Extract -
For the first, set for Thursday, Sanders has summoned the chief executives of some of America’s best-known companies to testify about the wages they pay their employees — speaking alongside some of their own front-line workers. The hearing’s title — “Why Should Taxpayers Subsidize Poverty Wages at Large Profitable Corporations?” — reflects how Sanders intends to use his new gavel to promote an unabashedly liberal economic agenda, one that breaks with the Budget Committee’s traditional focus on the nation’s long-term fiscal outlook.
Sanders, an independent from Vermont who caucuses with Democrats, said he sees his panel’s scope as touching on “every aspect of public policy — in fact, on every aspect of American life,” and he plans to focus on the plight of the working class amid growing inequality.
“They are living through an economic desperation the likes of which we have not seen since the Great Depression,” Sanders said in an interview. “So we are going to be a very active and aggressive Budget Committee, which is going to explore what’s going on with the working class and the middle class of this country and how we can successfully address the crises that they face.”
Other hearings are tentatively on the books: On March 17, Sanders is planning a hearing on income and wealth inequality, followed by a March 24 hearing on “making corporations and the wealthy pay their fair share of taxes” and an April 14 hearing on the costs of climate change.

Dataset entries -
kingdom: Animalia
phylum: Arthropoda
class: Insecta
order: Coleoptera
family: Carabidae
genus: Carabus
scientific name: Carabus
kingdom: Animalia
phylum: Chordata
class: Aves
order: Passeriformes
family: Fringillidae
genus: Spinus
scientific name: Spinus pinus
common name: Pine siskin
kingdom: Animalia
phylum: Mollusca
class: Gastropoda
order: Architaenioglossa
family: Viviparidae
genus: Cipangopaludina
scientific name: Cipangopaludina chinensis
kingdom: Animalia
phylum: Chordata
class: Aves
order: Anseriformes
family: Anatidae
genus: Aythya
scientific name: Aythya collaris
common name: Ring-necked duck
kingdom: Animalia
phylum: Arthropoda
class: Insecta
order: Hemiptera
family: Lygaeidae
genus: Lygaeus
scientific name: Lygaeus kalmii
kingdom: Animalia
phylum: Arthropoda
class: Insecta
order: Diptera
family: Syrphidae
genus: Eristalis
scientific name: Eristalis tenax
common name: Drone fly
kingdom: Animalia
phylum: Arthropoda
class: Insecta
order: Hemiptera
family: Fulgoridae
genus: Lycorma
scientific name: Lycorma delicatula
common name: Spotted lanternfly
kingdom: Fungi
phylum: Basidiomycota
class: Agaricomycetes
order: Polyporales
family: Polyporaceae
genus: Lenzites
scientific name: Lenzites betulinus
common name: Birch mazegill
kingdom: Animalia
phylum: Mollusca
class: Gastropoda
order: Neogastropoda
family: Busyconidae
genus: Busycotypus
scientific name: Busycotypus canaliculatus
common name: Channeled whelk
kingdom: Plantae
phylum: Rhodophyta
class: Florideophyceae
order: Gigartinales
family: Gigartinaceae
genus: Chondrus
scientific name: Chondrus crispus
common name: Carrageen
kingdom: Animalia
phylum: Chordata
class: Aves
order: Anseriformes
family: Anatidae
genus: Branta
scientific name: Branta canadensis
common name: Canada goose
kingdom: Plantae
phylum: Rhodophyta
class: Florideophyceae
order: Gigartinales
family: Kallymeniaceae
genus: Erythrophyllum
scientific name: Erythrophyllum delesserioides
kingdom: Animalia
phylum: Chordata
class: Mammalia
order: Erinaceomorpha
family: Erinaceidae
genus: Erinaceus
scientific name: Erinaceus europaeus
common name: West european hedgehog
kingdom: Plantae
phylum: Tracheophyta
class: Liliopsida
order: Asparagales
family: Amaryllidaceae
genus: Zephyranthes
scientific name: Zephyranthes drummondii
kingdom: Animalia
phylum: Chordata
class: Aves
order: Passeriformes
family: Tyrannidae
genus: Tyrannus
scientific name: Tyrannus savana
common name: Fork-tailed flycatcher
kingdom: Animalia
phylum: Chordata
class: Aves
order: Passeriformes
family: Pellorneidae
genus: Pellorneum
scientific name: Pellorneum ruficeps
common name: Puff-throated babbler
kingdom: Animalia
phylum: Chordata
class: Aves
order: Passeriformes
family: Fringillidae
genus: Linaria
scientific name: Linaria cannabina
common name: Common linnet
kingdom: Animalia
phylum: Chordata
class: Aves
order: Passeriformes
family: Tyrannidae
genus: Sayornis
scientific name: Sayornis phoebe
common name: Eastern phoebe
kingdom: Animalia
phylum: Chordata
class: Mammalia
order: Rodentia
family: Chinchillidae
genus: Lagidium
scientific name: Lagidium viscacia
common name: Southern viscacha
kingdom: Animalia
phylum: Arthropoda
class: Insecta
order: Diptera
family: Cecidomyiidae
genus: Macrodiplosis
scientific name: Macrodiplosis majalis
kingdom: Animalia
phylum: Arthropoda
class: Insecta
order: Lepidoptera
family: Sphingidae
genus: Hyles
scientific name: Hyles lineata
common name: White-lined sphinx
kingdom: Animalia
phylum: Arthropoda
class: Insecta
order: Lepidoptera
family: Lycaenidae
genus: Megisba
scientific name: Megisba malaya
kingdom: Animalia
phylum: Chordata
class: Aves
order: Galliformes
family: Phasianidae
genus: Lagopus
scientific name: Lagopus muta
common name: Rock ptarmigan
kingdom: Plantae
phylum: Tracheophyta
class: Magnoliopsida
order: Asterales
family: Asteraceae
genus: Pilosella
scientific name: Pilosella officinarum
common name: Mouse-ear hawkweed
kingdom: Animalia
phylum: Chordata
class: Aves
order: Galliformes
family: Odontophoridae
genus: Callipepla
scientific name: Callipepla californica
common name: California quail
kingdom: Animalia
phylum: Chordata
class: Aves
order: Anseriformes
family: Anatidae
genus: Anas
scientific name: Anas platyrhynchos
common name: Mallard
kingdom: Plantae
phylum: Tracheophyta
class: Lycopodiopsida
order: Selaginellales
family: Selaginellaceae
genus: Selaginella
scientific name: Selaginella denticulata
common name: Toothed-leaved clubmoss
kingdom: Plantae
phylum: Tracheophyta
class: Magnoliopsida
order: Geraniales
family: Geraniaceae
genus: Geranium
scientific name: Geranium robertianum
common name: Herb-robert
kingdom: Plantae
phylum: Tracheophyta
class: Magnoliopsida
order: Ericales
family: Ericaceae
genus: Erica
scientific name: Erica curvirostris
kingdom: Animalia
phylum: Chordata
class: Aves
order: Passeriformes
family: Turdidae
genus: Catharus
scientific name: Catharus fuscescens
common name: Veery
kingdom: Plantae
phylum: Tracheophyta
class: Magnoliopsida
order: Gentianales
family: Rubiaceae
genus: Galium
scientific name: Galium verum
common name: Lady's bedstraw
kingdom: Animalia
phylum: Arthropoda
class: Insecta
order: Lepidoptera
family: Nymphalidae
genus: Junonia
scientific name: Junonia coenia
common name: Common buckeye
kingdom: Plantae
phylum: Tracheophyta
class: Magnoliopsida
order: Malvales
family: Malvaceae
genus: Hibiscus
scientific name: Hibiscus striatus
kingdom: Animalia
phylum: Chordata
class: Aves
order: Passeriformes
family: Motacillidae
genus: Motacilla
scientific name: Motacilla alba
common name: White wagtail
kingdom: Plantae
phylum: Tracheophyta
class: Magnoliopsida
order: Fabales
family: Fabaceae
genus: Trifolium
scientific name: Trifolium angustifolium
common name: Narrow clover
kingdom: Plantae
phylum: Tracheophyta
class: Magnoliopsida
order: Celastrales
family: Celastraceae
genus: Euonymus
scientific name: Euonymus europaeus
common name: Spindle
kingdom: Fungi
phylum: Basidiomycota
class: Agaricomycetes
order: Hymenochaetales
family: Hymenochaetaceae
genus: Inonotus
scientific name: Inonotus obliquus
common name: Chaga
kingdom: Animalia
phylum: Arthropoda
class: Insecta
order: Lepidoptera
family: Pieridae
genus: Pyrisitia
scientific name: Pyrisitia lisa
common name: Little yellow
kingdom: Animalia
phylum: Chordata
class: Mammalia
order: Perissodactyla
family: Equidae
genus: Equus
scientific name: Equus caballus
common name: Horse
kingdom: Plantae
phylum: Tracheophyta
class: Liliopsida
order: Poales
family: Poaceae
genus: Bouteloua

What you will do - Rewrite the passage on Sanders's Budget Committee from the words "For the first, set" through "long-term fiscal outlook.", substituting "chairmanship" for "gavel".

Reply -
For the first, set for Thursday, Sanders has summoned the chief executives of some of America’s best-known companies to testify about the wages they pay their employees — speaking alongside some of their own front-line workers. The hearing’s title — “Why Should Taxpayers Subsidize Poverty Wages at Large Profitable Corporations?” — reflects how Sanders intends to use his new chairmanship to promote an unabashedly liberal economic agenda, one that breaks with the Budget Committee’s traditional focus on the nation’s long-term fiscal outlook.